Search code examples
sqlgroup-byhavinghaving-clause

Interview Question about SQL group by and having


This problem is from the following

https://www.programmerinterview.com/index.php/database-sql/advanced-sql-interview-questions-and-answers/

Assume we have two tables:

Salesperson 
ID  Name    Age Salary


Orders
Number  order_date  cust_id salesperson_id  Amount

The question is following:

We want to retrieve the names of all salespeople that have more than 1 order from the tables above. You can assume that each salesperson only has one ID. I would probably also assume that names are all distinct.

My answer was this.

select Name from 
salesperson S inner join Orders O 
on S.ID=O.salesperson_id 
group by Name 
having count(number) >=2

However, the given answer is following:

SELECT Name
FROM Orders inner join Salesperson
On Orders.salesperson_id = Salesperson.ID
GROUP BY salesperson_id, NAME
Having count(salesperson_id) > 1

If name and salesperson_id is one to one, is there any reason we have to add salesperson_id into the group by statement here? Also, if name and salesperson_id relationship is just one to one, wouldn't count(salesperson_id) be always 1 if we group by salesperson_id, name?

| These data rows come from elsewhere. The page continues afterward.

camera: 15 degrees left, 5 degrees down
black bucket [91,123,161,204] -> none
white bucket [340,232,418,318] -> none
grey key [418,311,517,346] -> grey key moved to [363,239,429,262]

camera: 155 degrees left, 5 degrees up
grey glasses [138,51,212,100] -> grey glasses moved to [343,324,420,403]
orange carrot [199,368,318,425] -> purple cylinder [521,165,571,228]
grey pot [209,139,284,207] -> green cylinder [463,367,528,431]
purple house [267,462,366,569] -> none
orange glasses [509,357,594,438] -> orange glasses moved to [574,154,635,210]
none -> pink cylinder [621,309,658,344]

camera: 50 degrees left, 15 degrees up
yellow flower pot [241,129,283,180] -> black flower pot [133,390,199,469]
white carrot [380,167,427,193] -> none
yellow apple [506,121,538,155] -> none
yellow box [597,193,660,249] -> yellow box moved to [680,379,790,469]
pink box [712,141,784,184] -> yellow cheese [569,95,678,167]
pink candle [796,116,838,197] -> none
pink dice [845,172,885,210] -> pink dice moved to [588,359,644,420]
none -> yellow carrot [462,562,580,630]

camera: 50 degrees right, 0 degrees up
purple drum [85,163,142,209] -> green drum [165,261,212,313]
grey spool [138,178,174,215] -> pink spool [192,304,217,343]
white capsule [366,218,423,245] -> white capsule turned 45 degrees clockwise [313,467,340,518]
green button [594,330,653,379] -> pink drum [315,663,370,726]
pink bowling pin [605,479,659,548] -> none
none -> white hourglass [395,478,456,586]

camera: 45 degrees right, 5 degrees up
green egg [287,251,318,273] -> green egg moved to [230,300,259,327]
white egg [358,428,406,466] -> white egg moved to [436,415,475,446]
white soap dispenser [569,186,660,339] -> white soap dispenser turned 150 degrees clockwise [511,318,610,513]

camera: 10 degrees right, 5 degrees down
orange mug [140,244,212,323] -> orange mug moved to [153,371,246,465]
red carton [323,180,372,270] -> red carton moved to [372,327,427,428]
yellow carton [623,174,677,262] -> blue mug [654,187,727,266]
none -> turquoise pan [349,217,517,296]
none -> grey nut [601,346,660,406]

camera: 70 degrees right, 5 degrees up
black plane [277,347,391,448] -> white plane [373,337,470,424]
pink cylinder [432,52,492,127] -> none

I was a bit confused about this, and I was wondering if anybody encountered this problem before and found this weird as well.


Solution

  • Both your solution and the accepted one are functionally identical, except for the GROUP BY clause.

    The likely reason why the accepted solution is aggregating both by Name and salesperson_id is that it could be the case that two or more salespeople happen to have the same name. Should this occur, your query would report only a single name, but with aggregate results from more than one salesperson. But, the combination of salesperson_id and Name should always be unique.

    Other than this, I actually prefer your version, and I would start joining from the salesperson table out to the Orders table.